▸ **Exercise goal**: In the data below, the answer is the run of lines from the line containing "[103,122,496,135] [103,139,420,152] //" through the line containing "[192,336,235,349] period. ->", both included; print it exactly and nothing else.

▸ **Supplied data**:
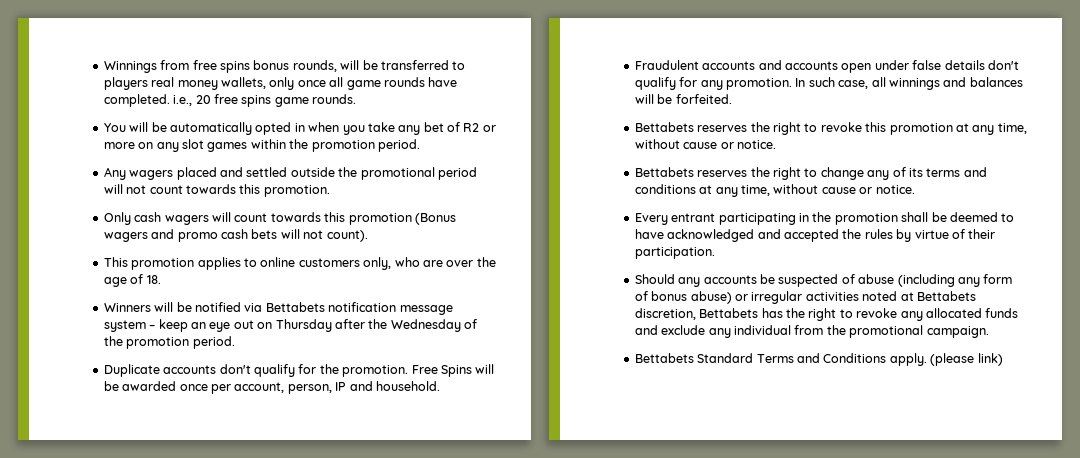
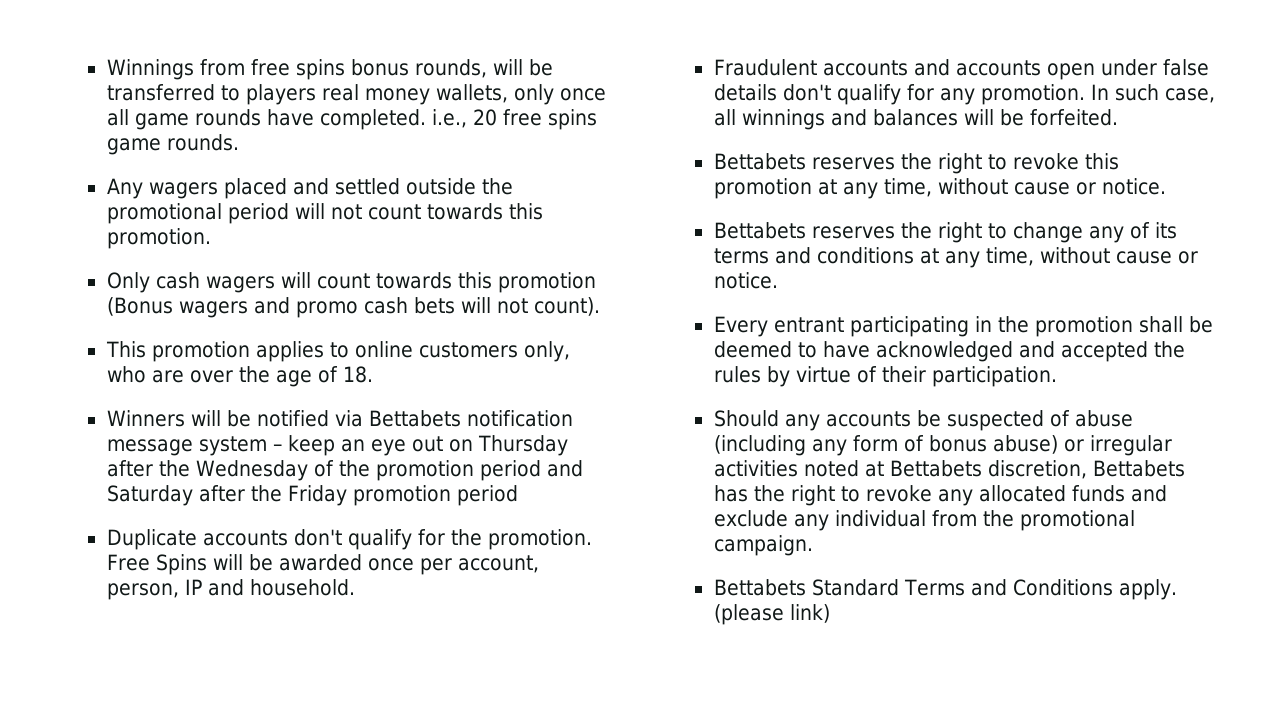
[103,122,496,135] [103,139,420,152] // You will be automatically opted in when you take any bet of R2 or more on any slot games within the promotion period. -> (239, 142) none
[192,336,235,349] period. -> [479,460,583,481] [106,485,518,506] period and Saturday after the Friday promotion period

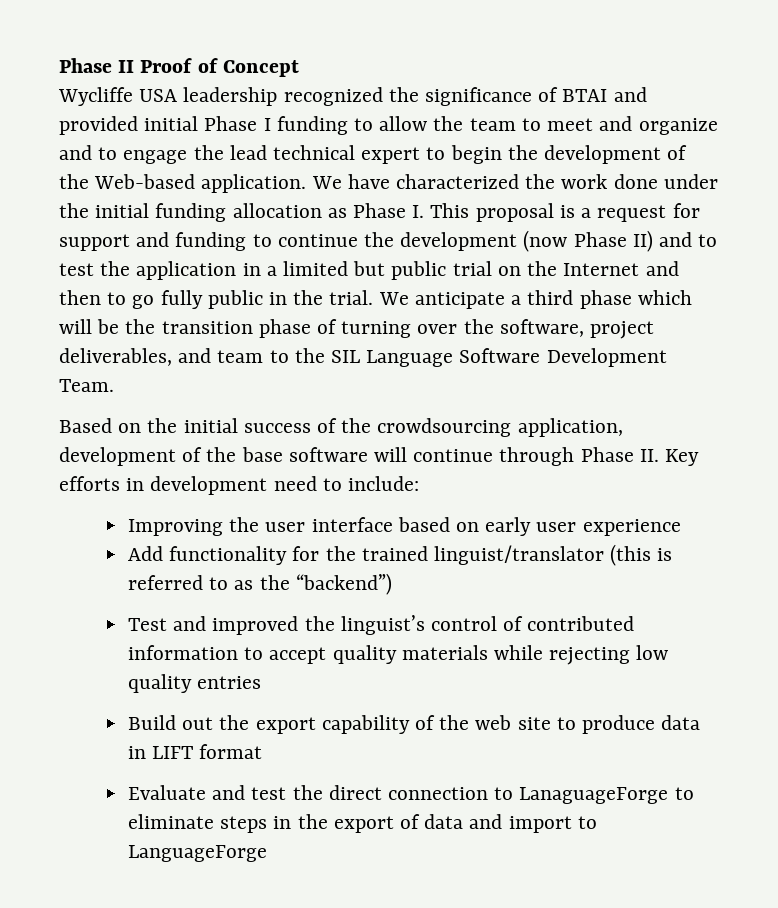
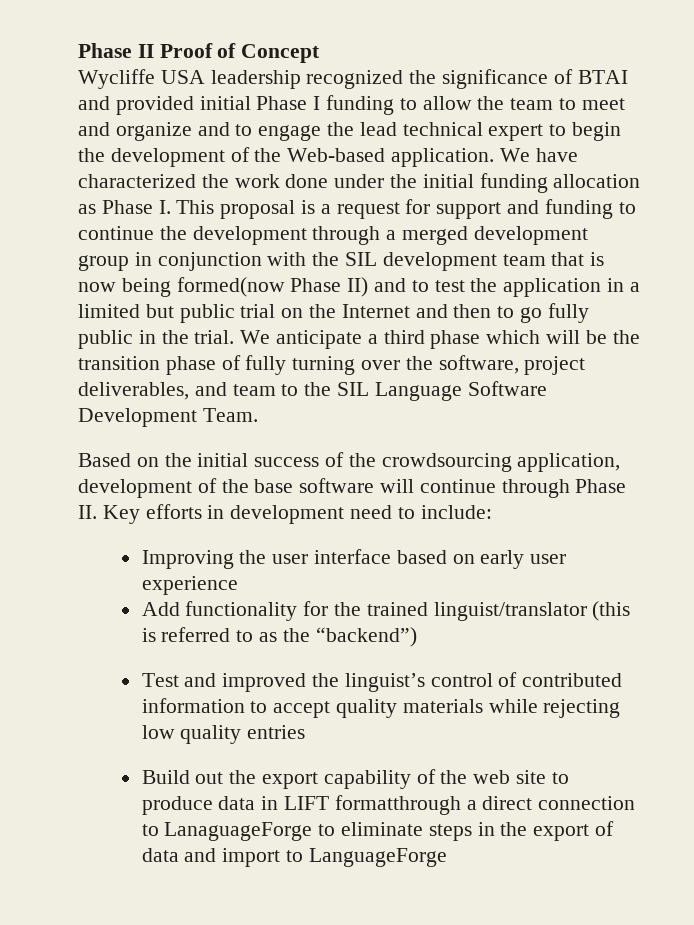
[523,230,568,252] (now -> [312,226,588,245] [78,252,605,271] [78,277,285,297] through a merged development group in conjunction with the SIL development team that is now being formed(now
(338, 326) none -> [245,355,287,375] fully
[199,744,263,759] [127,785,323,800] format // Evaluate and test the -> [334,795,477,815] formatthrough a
--
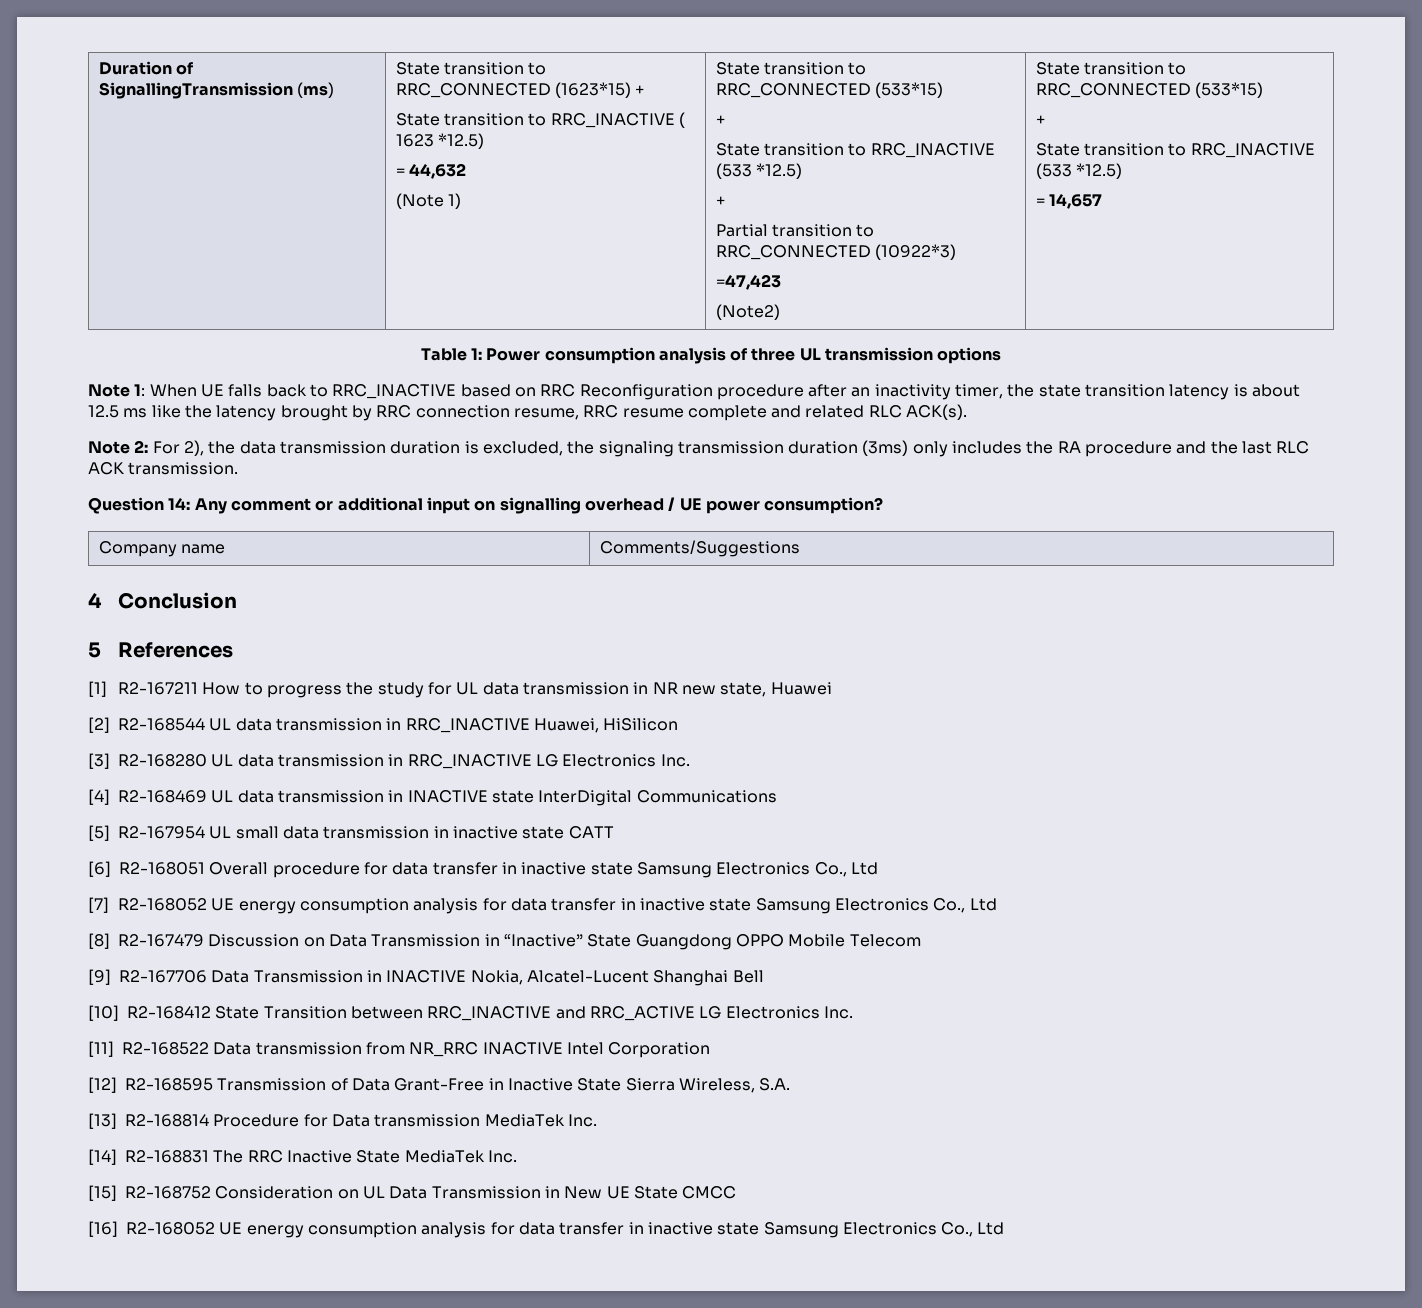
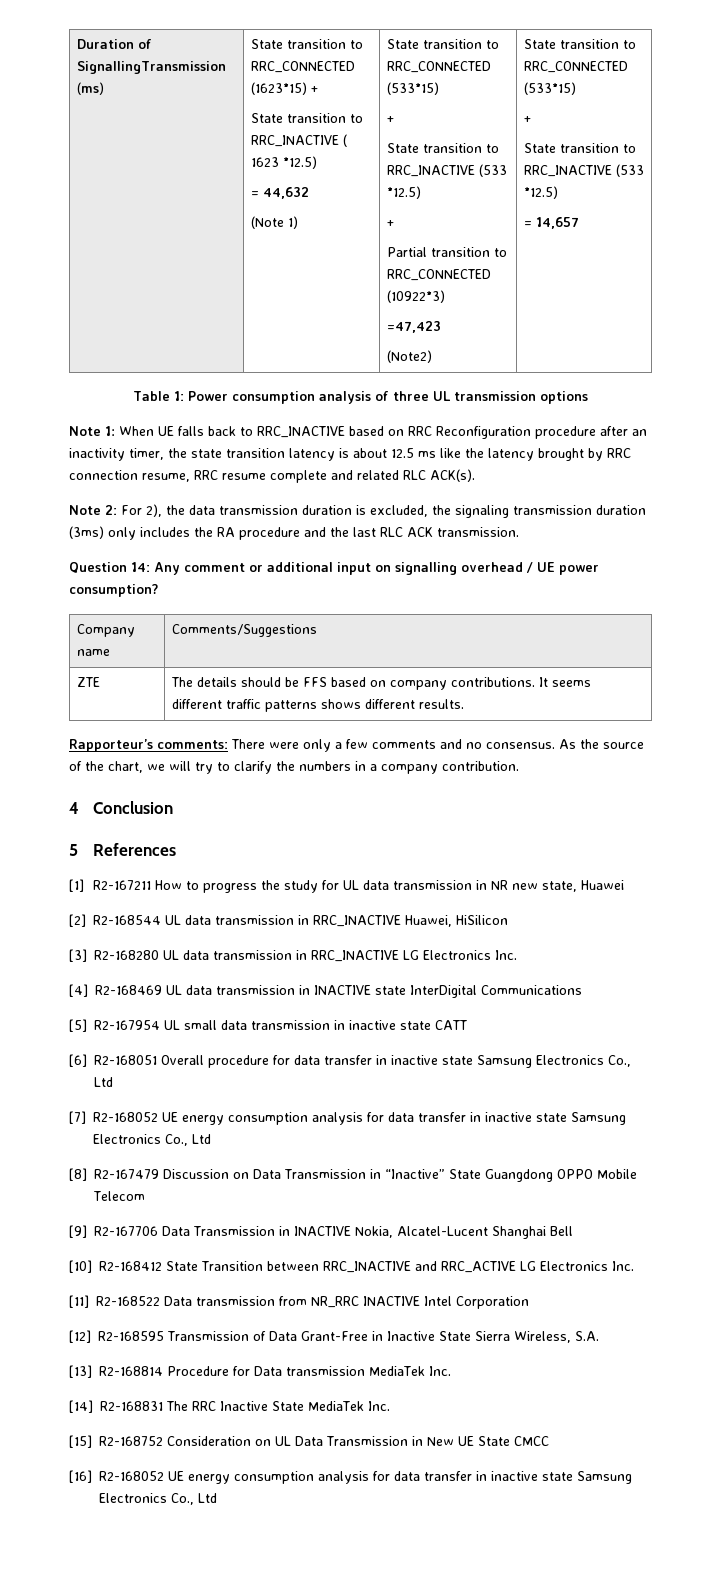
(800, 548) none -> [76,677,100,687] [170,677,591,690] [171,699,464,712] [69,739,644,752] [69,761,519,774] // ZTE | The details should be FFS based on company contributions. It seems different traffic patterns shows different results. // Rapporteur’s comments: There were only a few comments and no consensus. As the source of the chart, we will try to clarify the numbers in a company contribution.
--
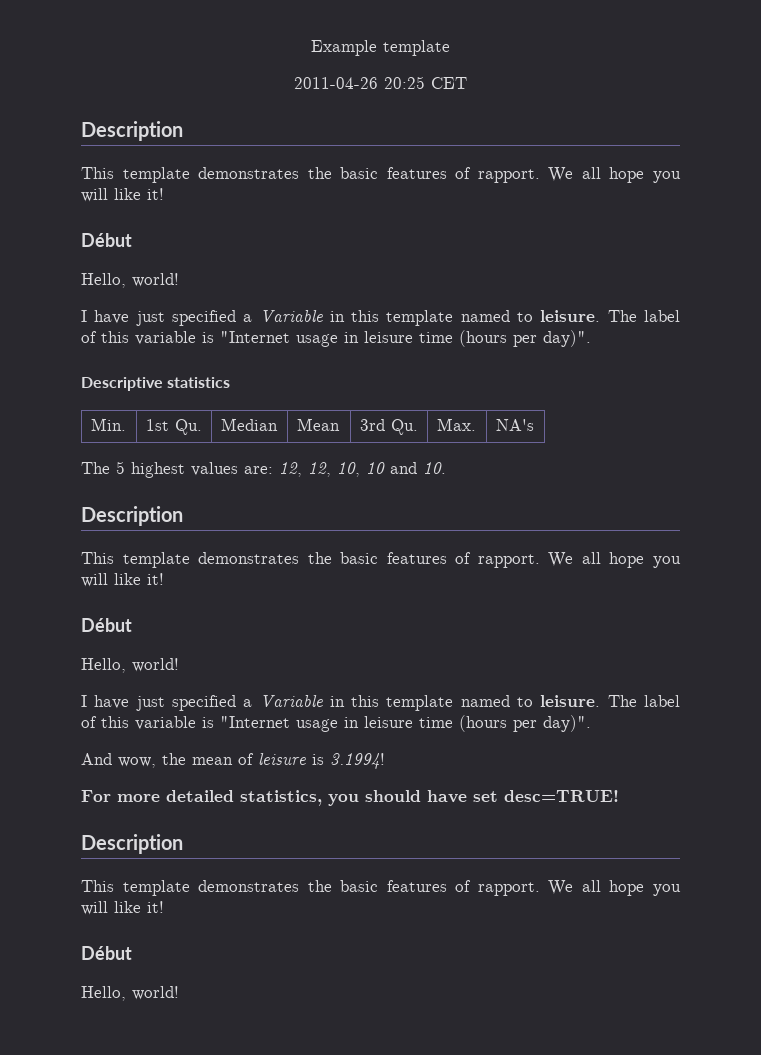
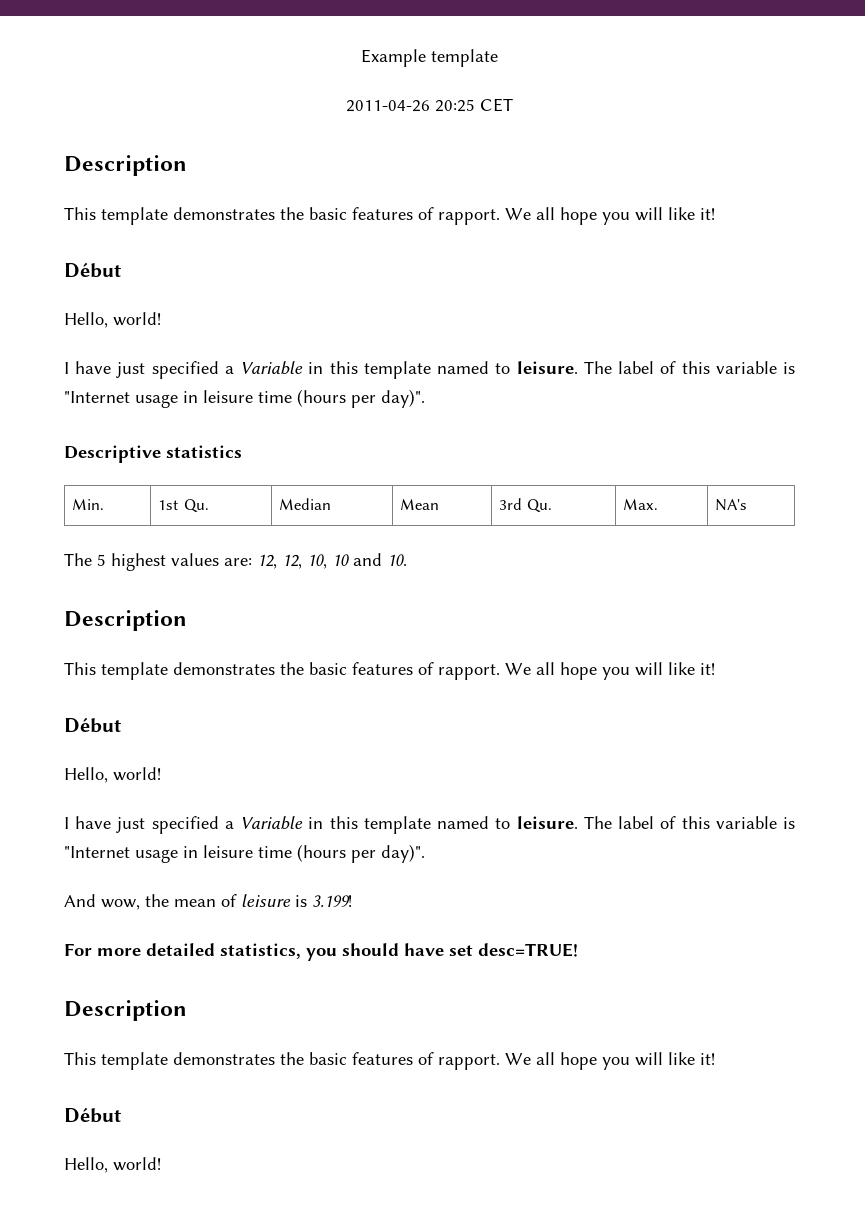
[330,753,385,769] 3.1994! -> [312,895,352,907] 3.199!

▸ **Output for this exercise**:
[103,122,496,135] [103,139,420,152] // You will be automatically opted in when you take any bet of R2 or more on any slot games within the promotion period. -> (239, 142) none
[192,336,235,349] period. -> [479,460,583,481] [106,485,518,506] period and Saturday after the Friday promotion period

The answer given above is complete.